(Data items)
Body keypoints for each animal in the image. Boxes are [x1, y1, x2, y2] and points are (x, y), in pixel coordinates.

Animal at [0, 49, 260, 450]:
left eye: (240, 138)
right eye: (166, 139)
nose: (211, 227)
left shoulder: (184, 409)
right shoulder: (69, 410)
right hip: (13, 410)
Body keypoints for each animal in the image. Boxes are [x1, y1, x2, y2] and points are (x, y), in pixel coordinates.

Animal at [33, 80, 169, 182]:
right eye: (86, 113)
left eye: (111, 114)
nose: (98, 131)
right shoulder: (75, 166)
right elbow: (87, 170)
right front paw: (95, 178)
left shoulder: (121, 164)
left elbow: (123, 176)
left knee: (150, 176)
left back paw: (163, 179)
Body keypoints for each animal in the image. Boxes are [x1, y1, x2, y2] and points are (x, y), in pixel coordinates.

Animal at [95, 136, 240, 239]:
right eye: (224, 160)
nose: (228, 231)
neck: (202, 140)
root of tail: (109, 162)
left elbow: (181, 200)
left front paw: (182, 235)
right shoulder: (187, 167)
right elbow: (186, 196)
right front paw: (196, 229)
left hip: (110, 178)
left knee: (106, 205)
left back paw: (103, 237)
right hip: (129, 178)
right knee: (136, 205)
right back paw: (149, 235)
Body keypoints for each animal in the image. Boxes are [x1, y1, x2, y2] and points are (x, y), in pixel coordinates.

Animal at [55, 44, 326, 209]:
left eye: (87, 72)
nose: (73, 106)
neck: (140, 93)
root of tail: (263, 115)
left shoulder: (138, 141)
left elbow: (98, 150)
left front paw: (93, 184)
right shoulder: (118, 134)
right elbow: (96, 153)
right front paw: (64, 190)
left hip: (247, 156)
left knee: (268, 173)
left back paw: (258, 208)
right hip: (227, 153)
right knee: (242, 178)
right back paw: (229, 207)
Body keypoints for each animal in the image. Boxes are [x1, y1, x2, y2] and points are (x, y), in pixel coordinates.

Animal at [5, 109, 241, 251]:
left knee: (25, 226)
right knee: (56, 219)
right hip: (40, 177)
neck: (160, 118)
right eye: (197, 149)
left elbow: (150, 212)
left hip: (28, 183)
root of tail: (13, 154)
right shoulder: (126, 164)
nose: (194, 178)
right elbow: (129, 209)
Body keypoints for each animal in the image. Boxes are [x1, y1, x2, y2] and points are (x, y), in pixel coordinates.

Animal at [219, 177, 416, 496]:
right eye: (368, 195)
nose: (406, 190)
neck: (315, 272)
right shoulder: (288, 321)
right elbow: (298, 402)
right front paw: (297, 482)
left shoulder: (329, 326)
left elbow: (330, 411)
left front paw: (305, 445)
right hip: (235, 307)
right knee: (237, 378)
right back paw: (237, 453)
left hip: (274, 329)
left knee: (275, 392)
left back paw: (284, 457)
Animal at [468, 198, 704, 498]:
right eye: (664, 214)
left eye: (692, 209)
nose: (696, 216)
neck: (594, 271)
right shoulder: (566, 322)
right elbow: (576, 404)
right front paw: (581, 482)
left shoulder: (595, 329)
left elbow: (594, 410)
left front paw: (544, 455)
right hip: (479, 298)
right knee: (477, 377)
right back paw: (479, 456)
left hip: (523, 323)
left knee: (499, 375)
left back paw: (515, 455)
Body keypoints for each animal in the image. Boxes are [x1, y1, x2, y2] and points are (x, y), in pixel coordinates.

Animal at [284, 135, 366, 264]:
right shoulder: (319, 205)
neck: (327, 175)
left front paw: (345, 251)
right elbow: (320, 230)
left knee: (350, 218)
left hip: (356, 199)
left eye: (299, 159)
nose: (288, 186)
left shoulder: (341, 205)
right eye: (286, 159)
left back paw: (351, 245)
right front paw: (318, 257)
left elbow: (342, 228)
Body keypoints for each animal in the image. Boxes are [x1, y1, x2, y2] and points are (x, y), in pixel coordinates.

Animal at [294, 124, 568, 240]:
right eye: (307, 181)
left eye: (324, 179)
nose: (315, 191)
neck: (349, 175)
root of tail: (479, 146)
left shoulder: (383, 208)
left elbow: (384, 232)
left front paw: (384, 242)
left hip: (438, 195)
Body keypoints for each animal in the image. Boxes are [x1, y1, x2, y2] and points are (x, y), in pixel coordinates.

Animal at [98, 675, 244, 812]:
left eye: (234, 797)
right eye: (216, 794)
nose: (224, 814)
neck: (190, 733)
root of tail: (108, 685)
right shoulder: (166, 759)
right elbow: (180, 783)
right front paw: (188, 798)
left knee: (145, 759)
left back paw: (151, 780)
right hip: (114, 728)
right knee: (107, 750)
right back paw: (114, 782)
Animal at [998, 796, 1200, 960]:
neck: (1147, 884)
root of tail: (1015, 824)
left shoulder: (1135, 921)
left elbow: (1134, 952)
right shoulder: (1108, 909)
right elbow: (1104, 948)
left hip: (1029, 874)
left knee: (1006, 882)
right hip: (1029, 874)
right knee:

**EXERCISE DESCRIPTION:** Go line by line through the records above and copy each one containing "tail".

**EXERCISE RESPONSE:**
root of tail: (109, 162)
root of tail: (263, 115)
root of tail: (13, 154)
root of tail: (479, 146)
root of tail: (108, 685)
root of tail: (1015, 824)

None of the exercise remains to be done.